PAGE =>
Since Jesus has already accomplished our salvation, Christians ought to humbly rely on the Savior’s strength to cultivate courage when the “hour of decision” arrives, trust God for another opportunity if momentarily overwhelmed by fear, and guard against the pride that often precipitates a ruinous fall.
Introduction – During his years as premier of the Soviet Union, Nikita Khrushchev denounced many of the policies and atrocities of Joseph Stalin. Once, as he censured Stalin in a public meeting, Khrushchev was interrupted by a shout from a heckler in the audience. “You were one of Stalin’s colleagues. Why didn’t you stop him?” “Who said that?” roared Khrushchev. An agonizing silence followed as nobody in the room dared move a muscle. Then Khrushchev replied quietly, “Now you know why.” Anyone can act with “courage” when there is no personal risk! How did Esther find the courage to risk her life before the king? What is the key that unlocks the mystery of courage? G.K. Chesterton said, “Courage is almost a contradiction in terms. It means a strong desire to live taking the form of readiness to die.” We can see that courage is one of the classic virtues, but C.S. Lewis argued that “Courage is not simply one of the virtues, but the form of every virtue at the testing point.” Perhaps you think of courage like the rugged American John Wayne who said, “Courage is being scared to death… and saddling up anyway.” When it comes to courage in the book of Esther, I think the person who summed up courage the best was Dorothy Bernard, the American actress from the silent film era who quipped, “Courage is fear that has said its prayers.”

DATA LISTING =>
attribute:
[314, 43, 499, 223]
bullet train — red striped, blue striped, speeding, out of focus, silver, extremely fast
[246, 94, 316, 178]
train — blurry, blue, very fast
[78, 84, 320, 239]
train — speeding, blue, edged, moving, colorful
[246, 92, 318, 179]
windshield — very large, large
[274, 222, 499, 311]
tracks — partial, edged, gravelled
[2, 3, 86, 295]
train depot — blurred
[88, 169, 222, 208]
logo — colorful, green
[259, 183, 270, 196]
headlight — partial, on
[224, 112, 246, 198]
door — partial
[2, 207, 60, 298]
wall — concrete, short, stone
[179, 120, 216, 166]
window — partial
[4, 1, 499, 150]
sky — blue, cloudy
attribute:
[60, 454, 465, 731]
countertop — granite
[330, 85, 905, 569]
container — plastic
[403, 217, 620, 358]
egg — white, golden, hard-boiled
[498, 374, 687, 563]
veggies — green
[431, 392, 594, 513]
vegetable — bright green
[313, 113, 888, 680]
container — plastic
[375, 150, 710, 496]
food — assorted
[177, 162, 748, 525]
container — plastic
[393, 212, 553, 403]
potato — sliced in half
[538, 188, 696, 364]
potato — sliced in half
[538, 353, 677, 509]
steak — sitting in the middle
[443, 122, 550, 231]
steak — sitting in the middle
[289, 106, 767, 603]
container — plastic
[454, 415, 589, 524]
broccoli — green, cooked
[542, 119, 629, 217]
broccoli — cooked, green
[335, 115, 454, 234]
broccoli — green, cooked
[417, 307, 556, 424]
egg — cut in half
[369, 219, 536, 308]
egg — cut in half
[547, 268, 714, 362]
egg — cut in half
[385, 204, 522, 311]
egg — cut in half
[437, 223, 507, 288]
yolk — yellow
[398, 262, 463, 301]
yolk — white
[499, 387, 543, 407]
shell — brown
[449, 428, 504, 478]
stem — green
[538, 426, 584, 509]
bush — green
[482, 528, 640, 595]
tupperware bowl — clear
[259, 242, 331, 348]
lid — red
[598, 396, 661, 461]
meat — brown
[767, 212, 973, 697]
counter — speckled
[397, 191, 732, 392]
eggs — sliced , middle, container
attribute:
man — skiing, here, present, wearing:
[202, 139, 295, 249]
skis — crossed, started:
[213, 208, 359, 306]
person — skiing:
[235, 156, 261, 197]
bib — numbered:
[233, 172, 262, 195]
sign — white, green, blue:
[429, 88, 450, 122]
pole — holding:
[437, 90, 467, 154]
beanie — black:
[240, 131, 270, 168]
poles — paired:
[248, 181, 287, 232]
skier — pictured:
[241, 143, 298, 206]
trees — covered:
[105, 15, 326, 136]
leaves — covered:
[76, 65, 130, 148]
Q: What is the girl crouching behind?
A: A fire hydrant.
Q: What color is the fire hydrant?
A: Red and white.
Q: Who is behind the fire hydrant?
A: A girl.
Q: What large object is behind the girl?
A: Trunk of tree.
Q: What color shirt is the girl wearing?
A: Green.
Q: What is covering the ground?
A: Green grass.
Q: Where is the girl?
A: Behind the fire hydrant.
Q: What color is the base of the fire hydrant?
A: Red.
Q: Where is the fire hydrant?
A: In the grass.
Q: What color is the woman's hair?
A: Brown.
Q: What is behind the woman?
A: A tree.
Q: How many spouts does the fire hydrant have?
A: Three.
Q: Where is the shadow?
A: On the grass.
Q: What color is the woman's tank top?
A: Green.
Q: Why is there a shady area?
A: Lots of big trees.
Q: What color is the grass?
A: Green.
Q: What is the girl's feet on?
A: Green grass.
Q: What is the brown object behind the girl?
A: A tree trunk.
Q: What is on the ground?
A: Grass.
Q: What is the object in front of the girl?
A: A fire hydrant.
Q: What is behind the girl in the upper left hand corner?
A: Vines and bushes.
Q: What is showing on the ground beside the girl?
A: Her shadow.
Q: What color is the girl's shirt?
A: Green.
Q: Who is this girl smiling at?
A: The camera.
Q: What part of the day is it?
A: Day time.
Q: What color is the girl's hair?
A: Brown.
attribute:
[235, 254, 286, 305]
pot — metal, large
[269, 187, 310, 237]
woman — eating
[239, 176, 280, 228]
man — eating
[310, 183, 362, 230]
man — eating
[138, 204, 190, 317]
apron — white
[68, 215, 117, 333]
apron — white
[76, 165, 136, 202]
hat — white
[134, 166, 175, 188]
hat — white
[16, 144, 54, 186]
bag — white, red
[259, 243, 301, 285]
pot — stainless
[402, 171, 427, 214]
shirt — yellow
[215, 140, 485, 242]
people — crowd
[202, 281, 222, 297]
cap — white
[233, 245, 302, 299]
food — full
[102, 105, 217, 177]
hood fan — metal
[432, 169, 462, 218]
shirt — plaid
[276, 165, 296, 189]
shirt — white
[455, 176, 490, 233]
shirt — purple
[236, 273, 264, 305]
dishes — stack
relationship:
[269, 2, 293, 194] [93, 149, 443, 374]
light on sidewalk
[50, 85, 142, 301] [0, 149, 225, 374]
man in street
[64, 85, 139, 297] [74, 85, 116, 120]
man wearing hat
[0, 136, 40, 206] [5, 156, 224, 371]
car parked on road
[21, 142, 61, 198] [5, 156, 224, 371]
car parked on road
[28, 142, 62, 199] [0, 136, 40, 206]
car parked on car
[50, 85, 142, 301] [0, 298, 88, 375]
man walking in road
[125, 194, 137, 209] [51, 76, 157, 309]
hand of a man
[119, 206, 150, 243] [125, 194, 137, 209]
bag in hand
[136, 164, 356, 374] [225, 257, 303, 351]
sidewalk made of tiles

BRIEF =>
Continue the sermon text on courage in the book of Esther, picking up right after its final sentence.

EXPECTED ANSWER =>
When your “hour of decision” arrives and it seems life and death hang in the balance, how do you know you will rise to the occasion with humility, wisdom, and courage? Is it possible to find the strength today for the battle tomorrow? Since Jesus has already accomplished our salvation, Christians ought to humbly rely on the Savior’s strength to cultivate courage when the “hour of decision” arrives, trust God for another opportunity if momentarily overwhelmed by fear, and guard against the pride that often precipitates a ruinous fall.
I. Relish the Story: Esther vs. Haman
A. Stark contrasts (vv. 1-2, 8-10)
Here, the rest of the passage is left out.